● **Exercise details**:
Of the lines below, report only those that contain "Create".

Segment Start: Records supplied

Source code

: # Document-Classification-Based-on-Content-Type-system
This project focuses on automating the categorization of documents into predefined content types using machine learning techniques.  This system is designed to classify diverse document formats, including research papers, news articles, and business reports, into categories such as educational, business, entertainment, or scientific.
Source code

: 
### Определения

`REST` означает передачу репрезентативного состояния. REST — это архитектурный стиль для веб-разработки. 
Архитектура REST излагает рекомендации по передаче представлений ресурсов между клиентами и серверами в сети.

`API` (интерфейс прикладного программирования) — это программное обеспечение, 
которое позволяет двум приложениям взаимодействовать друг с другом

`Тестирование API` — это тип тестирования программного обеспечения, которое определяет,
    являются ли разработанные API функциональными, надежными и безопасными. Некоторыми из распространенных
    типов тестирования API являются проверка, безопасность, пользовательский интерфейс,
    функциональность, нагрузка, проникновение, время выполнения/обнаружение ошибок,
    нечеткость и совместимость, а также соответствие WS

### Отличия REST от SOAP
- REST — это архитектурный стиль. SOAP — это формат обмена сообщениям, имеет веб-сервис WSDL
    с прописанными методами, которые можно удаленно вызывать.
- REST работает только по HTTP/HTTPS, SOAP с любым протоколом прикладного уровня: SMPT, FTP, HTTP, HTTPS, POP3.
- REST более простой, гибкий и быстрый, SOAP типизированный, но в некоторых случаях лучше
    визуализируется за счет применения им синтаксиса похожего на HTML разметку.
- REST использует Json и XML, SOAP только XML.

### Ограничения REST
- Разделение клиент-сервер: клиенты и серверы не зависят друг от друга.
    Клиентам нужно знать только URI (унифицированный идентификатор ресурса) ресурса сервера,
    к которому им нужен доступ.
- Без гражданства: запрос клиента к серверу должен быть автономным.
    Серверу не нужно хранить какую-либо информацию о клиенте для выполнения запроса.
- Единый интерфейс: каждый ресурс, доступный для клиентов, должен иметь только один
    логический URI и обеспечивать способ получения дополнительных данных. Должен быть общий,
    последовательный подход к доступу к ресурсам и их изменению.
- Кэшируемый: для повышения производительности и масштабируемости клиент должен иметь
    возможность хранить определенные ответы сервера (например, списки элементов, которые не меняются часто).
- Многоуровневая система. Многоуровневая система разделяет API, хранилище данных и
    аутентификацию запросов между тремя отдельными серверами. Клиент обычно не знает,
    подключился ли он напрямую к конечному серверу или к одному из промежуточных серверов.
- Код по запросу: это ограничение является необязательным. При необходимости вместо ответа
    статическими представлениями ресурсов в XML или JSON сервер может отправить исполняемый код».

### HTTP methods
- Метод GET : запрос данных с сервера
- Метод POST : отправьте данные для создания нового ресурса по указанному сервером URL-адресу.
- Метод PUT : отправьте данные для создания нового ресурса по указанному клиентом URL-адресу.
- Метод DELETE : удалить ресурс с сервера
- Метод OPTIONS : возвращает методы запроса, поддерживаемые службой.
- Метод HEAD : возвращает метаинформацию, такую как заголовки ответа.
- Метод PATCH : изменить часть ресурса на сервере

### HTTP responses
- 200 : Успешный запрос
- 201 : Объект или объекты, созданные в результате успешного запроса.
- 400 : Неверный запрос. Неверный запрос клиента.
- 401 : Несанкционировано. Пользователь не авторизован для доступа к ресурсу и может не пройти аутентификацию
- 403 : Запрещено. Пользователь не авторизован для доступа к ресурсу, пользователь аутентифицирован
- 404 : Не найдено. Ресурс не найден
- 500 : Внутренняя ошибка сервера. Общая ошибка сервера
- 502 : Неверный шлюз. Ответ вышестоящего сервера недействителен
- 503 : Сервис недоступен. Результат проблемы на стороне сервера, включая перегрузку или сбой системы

Segment End: Records supplied
Segment Start: Records supplied

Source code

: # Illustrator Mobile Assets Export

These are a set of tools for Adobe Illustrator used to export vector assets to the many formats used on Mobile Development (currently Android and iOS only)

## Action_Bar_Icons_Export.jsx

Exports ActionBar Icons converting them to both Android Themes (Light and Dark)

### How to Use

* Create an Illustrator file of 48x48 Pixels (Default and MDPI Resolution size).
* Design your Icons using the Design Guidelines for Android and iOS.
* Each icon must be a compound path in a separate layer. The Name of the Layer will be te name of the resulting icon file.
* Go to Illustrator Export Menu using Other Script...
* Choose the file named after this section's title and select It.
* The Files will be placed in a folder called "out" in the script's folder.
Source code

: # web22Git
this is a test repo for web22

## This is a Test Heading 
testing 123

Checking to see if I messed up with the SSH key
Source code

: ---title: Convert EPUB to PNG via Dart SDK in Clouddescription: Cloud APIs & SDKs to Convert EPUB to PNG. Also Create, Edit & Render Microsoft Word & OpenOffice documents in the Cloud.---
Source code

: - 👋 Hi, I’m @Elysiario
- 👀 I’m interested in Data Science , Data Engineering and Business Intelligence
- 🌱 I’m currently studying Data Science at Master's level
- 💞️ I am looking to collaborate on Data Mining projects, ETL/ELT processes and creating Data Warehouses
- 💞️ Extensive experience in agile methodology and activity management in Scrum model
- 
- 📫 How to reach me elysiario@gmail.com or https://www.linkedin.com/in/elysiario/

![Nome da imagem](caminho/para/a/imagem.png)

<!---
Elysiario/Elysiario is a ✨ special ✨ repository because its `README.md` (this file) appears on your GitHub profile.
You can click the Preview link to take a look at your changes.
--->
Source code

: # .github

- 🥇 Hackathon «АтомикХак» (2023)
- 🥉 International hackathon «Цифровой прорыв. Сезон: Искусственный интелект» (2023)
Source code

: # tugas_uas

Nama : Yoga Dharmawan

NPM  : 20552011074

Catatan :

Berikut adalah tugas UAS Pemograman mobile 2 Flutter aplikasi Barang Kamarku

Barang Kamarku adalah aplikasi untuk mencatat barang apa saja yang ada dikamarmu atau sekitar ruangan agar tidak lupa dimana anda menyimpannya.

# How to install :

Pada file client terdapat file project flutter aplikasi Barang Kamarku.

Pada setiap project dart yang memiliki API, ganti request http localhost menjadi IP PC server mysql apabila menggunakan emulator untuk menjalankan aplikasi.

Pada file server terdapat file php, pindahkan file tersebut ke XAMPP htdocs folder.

Segment End: Records supplied

● **Output for this task**:
* Create an Illustrator file of 48x48 Pixels (Default and MDPI Resolution size).
: ---title: Convert EPUB to PNG via Dart SDK in Clouddescription: Cloud APIs & SDKs to Convert EPUB to PNG. Also Create, Edit & Render Microsoft Word & OpenOffice documents in the Cloud.---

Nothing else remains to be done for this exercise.